#### Task to complete:
Each line from the one containing "other disAbilities to" to the end of the entries is to be repeated exactly, and no other line.

#### Data under study:
══════════════════════════════

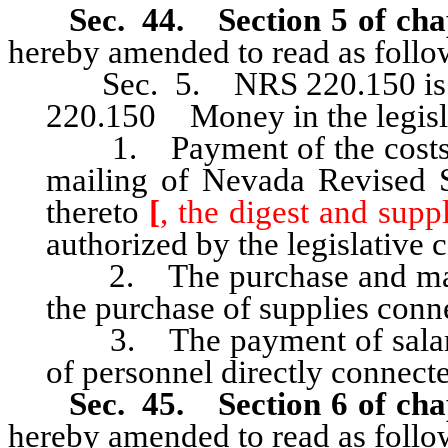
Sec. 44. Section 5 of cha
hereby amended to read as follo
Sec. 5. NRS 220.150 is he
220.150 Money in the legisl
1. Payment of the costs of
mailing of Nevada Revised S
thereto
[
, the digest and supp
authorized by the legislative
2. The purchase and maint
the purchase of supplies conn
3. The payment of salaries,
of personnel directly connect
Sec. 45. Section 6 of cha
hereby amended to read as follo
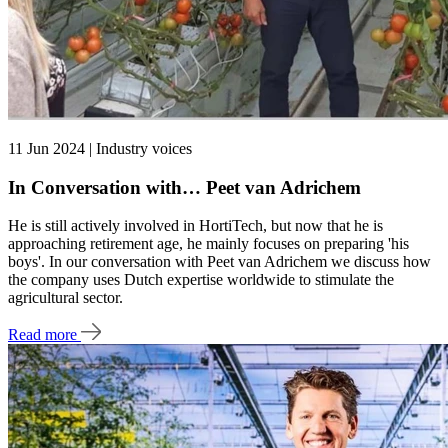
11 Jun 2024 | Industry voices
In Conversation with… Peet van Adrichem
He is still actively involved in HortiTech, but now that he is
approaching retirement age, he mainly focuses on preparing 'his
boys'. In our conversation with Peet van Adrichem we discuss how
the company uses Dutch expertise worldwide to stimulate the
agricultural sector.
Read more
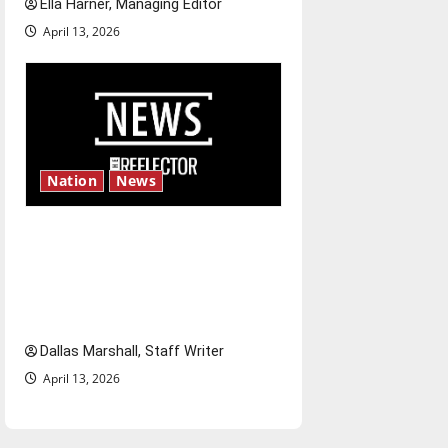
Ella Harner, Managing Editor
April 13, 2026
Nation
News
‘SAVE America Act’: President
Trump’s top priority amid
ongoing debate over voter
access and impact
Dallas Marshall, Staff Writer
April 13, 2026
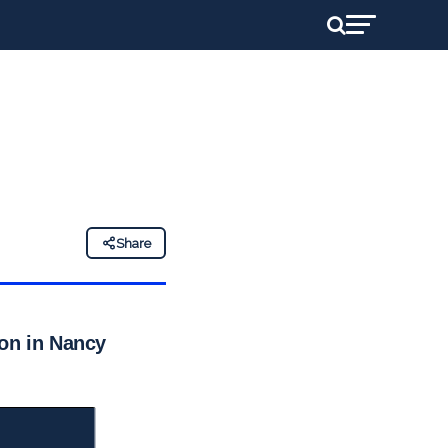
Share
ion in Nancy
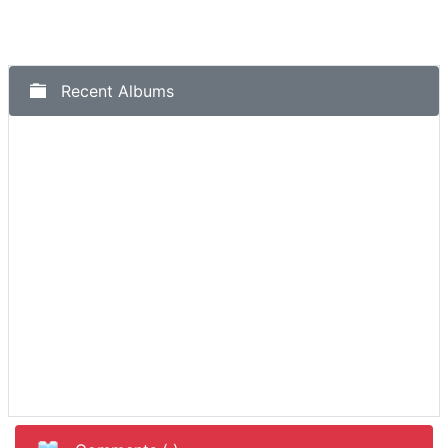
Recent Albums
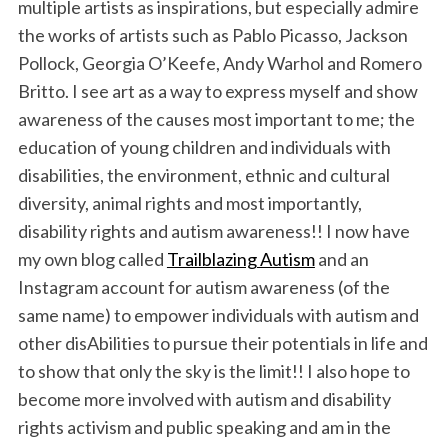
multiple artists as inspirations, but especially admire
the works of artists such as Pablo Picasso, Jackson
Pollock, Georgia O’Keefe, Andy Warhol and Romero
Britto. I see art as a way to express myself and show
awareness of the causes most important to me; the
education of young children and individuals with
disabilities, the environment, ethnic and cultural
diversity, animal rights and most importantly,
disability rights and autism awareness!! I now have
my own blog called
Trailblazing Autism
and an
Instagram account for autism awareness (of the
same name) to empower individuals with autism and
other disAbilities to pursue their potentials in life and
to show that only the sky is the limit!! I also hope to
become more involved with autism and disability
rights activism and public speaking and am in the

══════════════════════════════

#### Answer section:
other disAbilities to pursue their potentials in life and
to show that only the sky is the limit!! I also hope to
become more involved with autism and disability
rights activism and public speaking and am in the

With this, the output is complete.